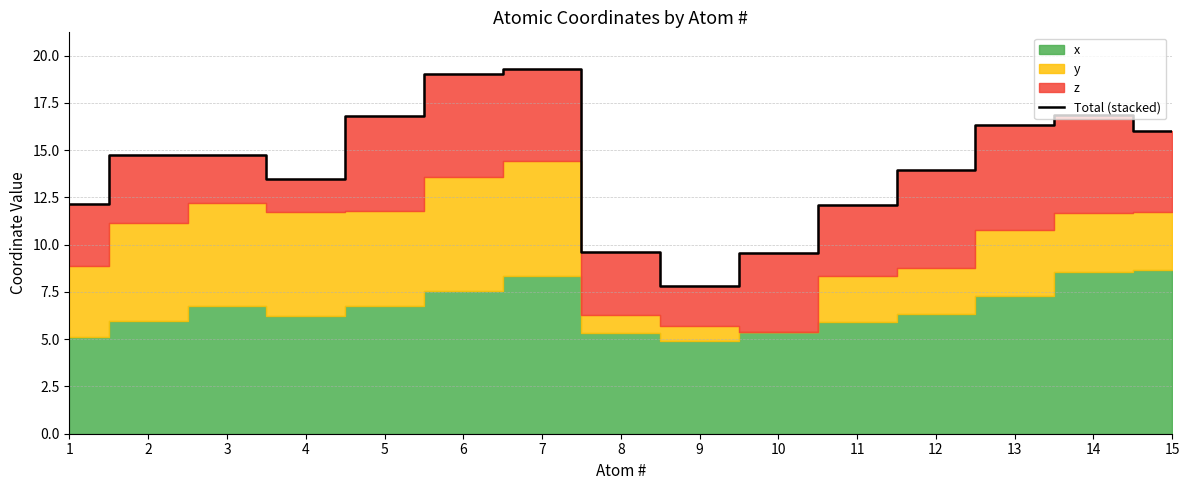

List the labels in order of value, smallest first.

9, 10, 8, 11, 1, 4, 12, 3, 2, 15, 13, 5, 14, 6, 7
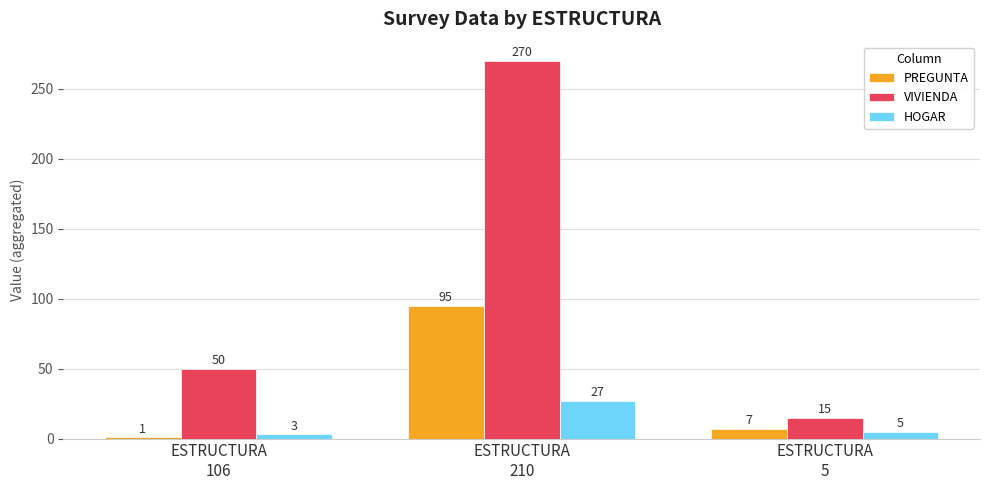

Reading left to right, extract all data points from this chart.

PREGUNTA: 1	95	7
VIVIENDA: 50	270	15
HOGAR: 3	27	5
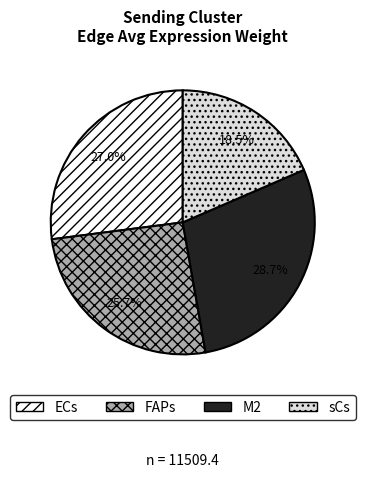

What is the smallest slice in the pie chart?

sCs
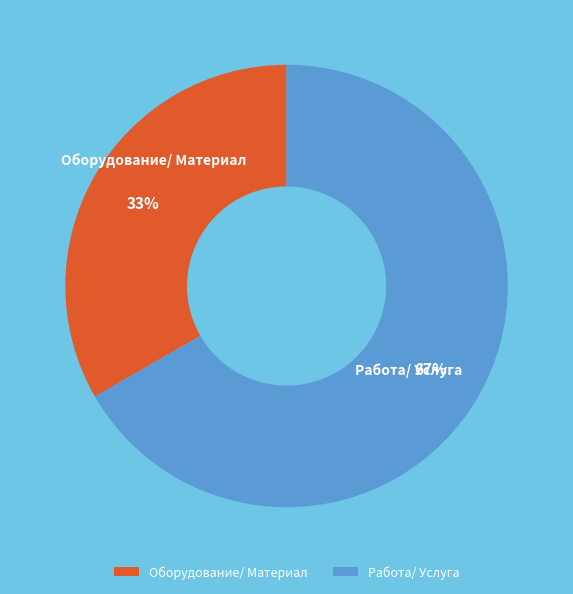

True or false: Работа/ Услуга accounts for 58% of the total.

False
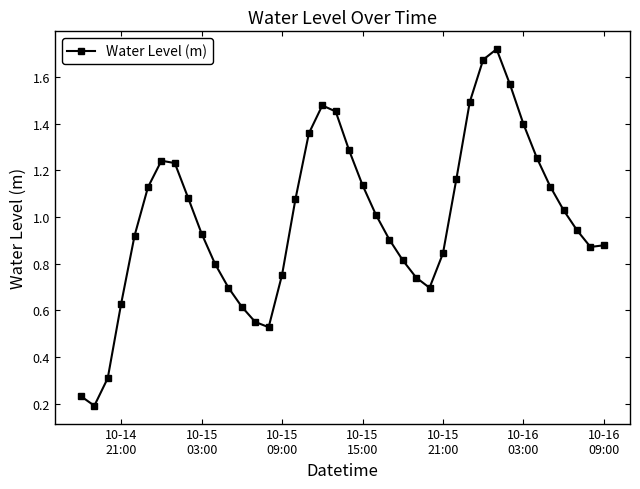

True or false: the data has more than 0 interior local peaks.

True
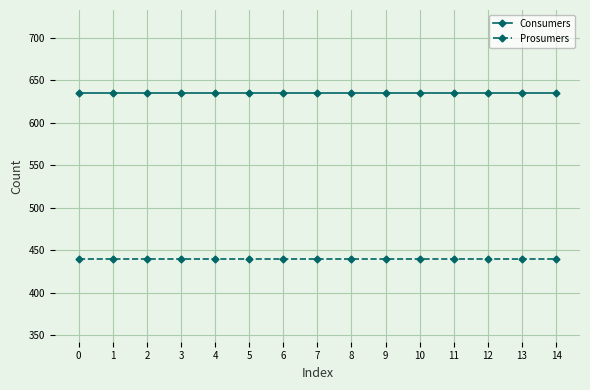

True or false: Prosumers has a value of 440 at 0.

True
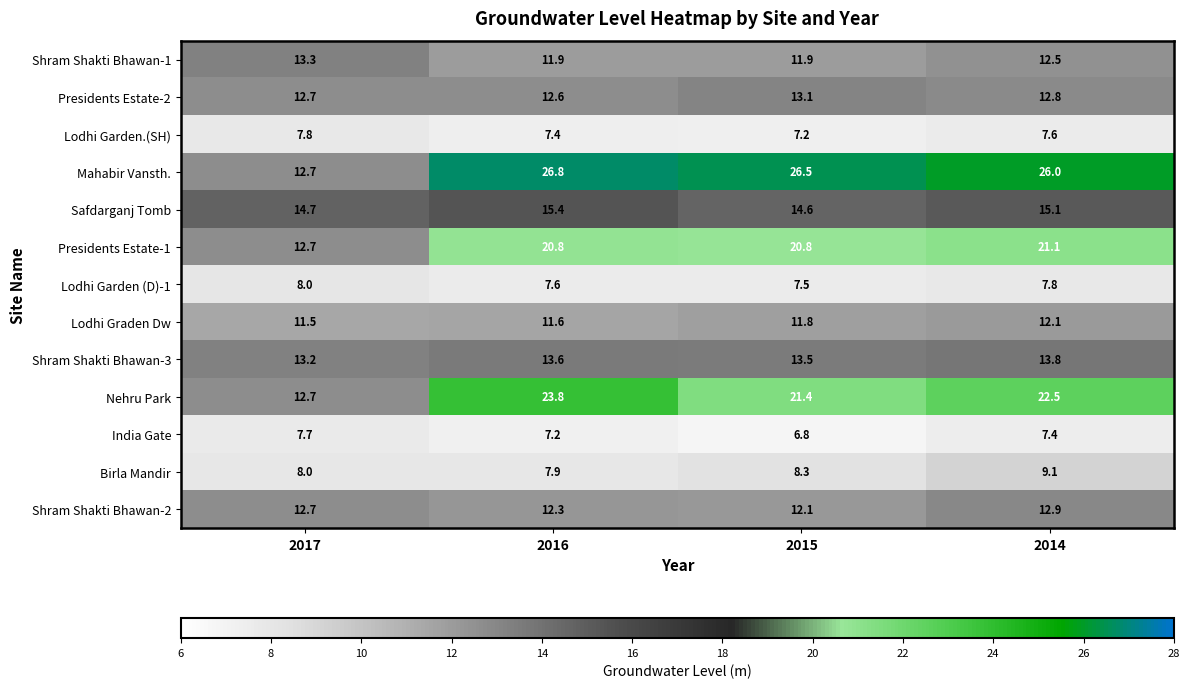

What is the sum of the India Gate values at 2014 and 2016?

14.6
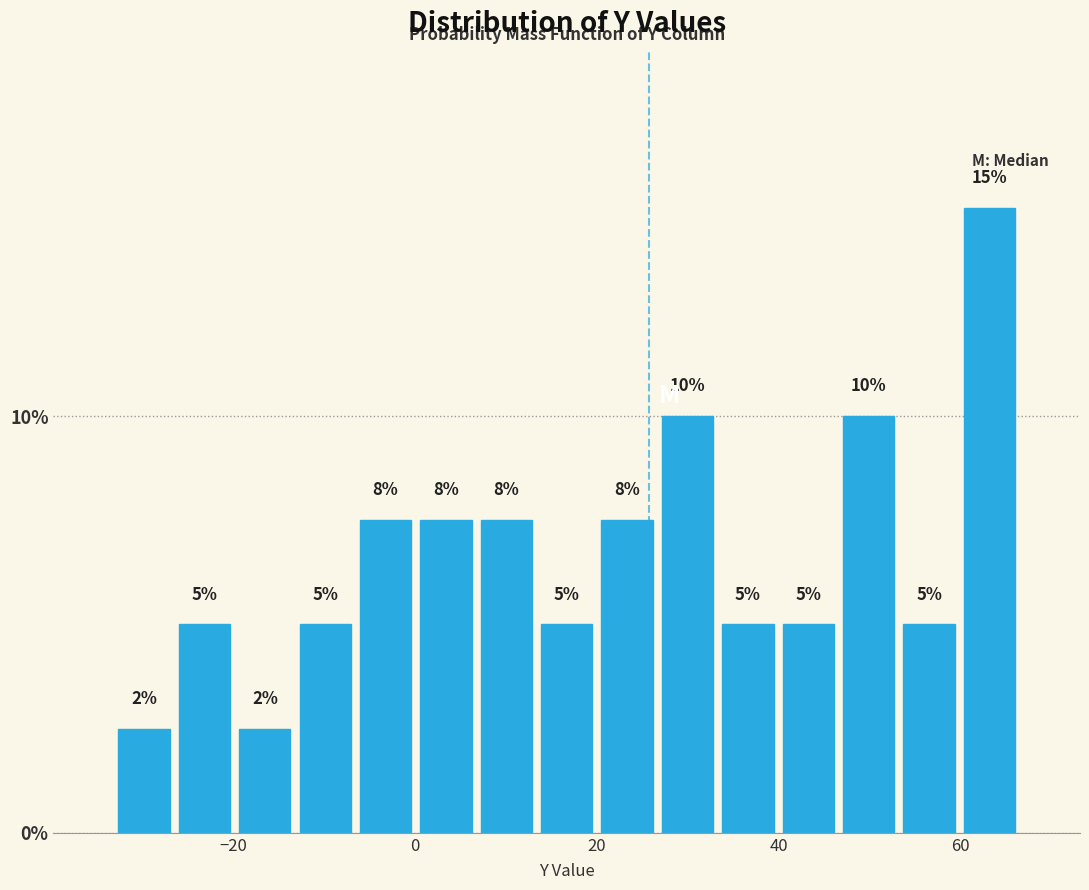

Read against the x-axis, roughly where is the centre of the tallest bar?

64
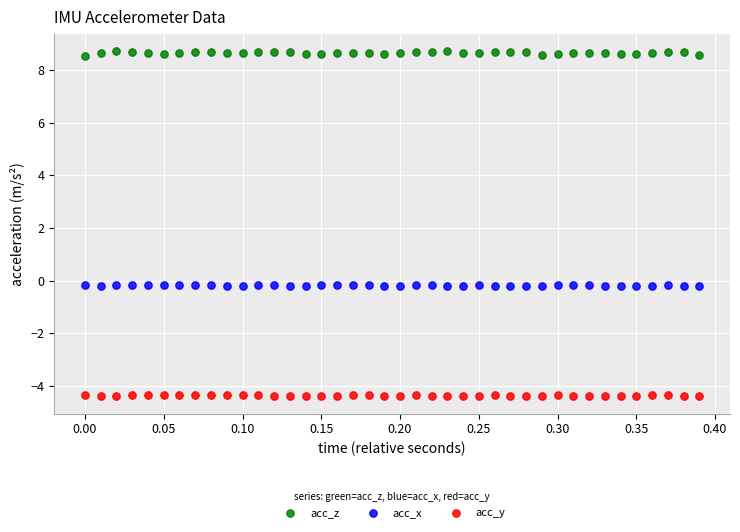

Which series contains the highest Y value?

acc_z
__________
Goal of the exercise:
Rewrite all of the records above with every "chart" swapped for "graph" and everything else unchanged. Leave the pictures out.

Final answer:
List the labels in order of value, smallest first.

9, 10, 8, 11, 1, 4, 12, 3, 2, 15, 13, 5, 14, 6, 7

Reading left to right, extract all data points from this graph.

PREGUNTA: 1	95	7
VIVIENDA: 50	270	15
HOGAR: 3	27	5

What is the smallest slice in the pie graph?

sCs

True or false: Работа/ Услуга accounts for 58% of the total.

False

True or false: the data has more than 0 interior local peaks.

True

True or false: Prosumers has a value of 440 at 0.

True

What is the sum of the India Gate values at 2014 and 2016?

14.6

Read against the x-axis, roughly where is the centre of the tallest bar?

64

Which series contains the highest Y value?

acc_z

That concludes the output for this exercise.